For a while she might have slept again. What stirred her next was sound; a creak, footfalls. It was Emily, she thought in huge relief, out of bed, hence the empty bed, now coming back. She opened her eyes, peering out of the covers to find the moonlight much diminished. She did not yet want, dare, to see more, so she shut them again before they had begun to be able to decipher the rest of her surroundings.
“Emily,” she said. “Emily, is that you?” Her voice came in a kind of croak, which demonstrated to herself how frightened she was.
There was no reply. “Emily?” she said again, screwing her eyes more tightly shut than ever. This time a voice came, barely discernible, making whisperings that she could only gradually begin to recognize, rather desperate, pleading, frightened whisperings.
“Ag . . .” she heard, then “Ag . . . Aggie. Are you awake? Aggie, Aggie, Aggie! Wake up, Aggie.”

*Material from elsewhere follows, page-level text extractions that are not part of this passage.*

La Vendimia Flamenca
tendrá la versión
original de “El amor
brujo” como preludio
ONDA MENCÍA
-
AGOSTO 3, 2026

Charlotte was digging herself into the bed, rigid all over, clutching sheets and blankets. She could not, would not look.
“I’m not Aggie,” she was crying out, not knowing if aloud or in her head. “I’m not Aggie. Go away! I’m not her. I’m Clare, I’m Clare. No, I’m not, I’m Charlotte. I’m Charlotte, I’m Charlotte.” She was screaming it at last, again and again. “I’m Charlotte.”

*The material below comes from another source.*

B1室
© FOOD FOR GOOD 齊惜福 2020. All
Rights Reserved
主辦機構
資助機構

The next thing she knew was Emily sitting up in bed, saying, “Clare, did you have a bad dream or something?”
“I think so,” Charlotte said, dazed and shivering, not knowing whether it had been a dream or not. There came a knock on the door and Miss Agnes’s little whispering voice.

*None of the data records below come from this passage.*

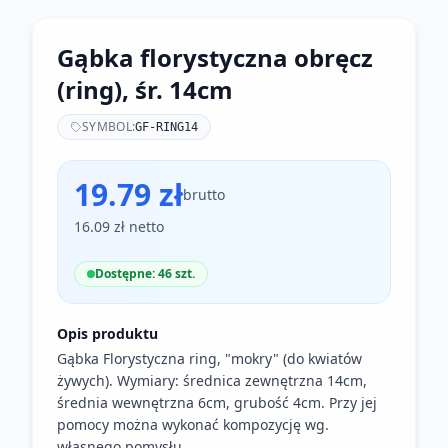
Gąbka florystyczna obręcz
(ring), śr. 14cm
SYMBOL:
GF-RING14
19.79 zł
brutto
16.09 zł netto
Dostępne: 46 szt.
Opis produktu
Gąbka Florystyczna ring, "mokry" (do kwiatów
żywych). Wymiary: średnica zewnętrzna 14cm,
średnia wewnętrzna 6cm, grubość 4cm. Przy jej
pomocy można wykonać kompozycję wg.
własnego pomysłu.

“Are you all right, dear? Are you all right?”
“I’m sorry. I just had a bad dream,” Charlotte explained. She was still shivering all over and did not stop shivering till she fell asleep again.
The next day was the séance. Charlotte wanted nothing to do with it now. She was thinking such terrible thoughts, growing more frightened even than she had been in the night, understanding or perhaps fearing more. “Suppose,” she thought, “suppose it wasn’t a dream I had? Suppose I did go back again in time and I was Miss Agnes for a little while, and it was really Arthur whispering? Suppose another time I changed with her properly like I changed with Clare? It was her room then, after all, the one we’re in, and maybe I’m sleeping in her bed. Suppose I grew up like Miss Agnes? Oh, no,” she thought, horrified. “Oh, no.”
She only half believed in it. So many things were different. She did not look like Miss Agnes, and she could not believe she would look like Miss Agnes when grown up. But she did not feel she could be sure of anything. The séance seemed the more dangerous because so unknown and unknowable. And yet eventually, almost inevitably, she let Emily persuade her to hide in the window bay. It was as if she could not help herself.